The assumptions used to compute SMOG do not necessarily reflect our expectations of actual revenues to be derived from neither those reserves nor their present worth. Assigning monetary values to the reserve quantity estimation process does not reduce the subjective and ever-changing nature of reserve estimates. Additional subjectivity occurs when determining present values because the rate of producing the reserves must be estimated. In addition to difficulty inherent in predicting the future, variations from the expected production rate could result from factors outside of our control, such as unintentional delays in development, environmental concerns or changes in prices or regulatory controls. Also, the reserve valuation assumes that all reserves will be disposed of by production. However, other factors such as the sale of reserves in place could affect the amount of cash eventually realized.
The December 31, 2018, future cash flows were computed by applying the unescalated 12-month average prices of $65.56 per barrel for oil, $37.68 per barrel for NGLs, and $3.10 per Mcf for natural gas (then adjusted for price differentials) relating to proved reserves and to the year-end quantities of those reserves.
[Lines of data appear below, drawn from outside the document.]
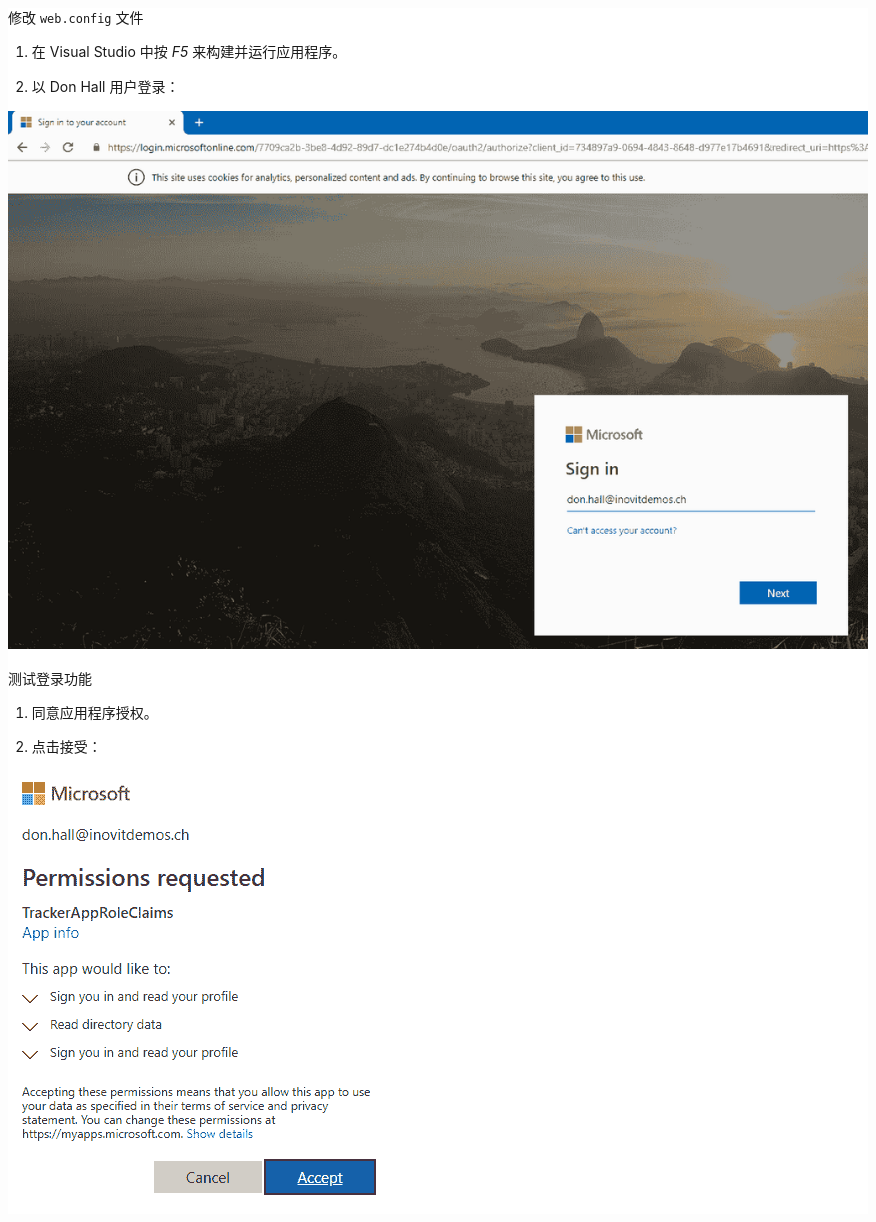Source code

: 修改 `web.config` 文件

1.  在 Visual Studio 中按 *F5* 来构建并运行应用程序。

1.  以 Don Hall 用户登录：

![](img/ea70e42f-22a3-452c-bb09-33b32b7a9642.png)

测试登录功能

1.  同意应用程序授权。

1.  点击接受：

![](img/fd545083-2507-40fa-87c6-defb7d36b5f8.png)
Future price changes are considered only to the extent provided by contractual arrangements in existence at year-end.
Future production and development costs are computed by estimating the expenditures to be incurred in developing and producing the proved oil, NGLs, and natural gas reserves at the end of the year, based on continuation of existing economic conditions.
Future income tax expenses are computed by applying the appropriate year-end statutory tax rates to the future pretax net cash flows relating to proved oil, NGLs, and natural gas reserves less the tax basis of our properties. The future income tax expenses also give effect to permanent differences and tax credits and allowances relating to our proved oil, NGLs, and natural gas reserves.
Care should be exercised in the use and interpretation of the above data. As production occurs over the next several years, the results shown may be significantly different as changes in production performance, petroleum prices and costs are likely to occur.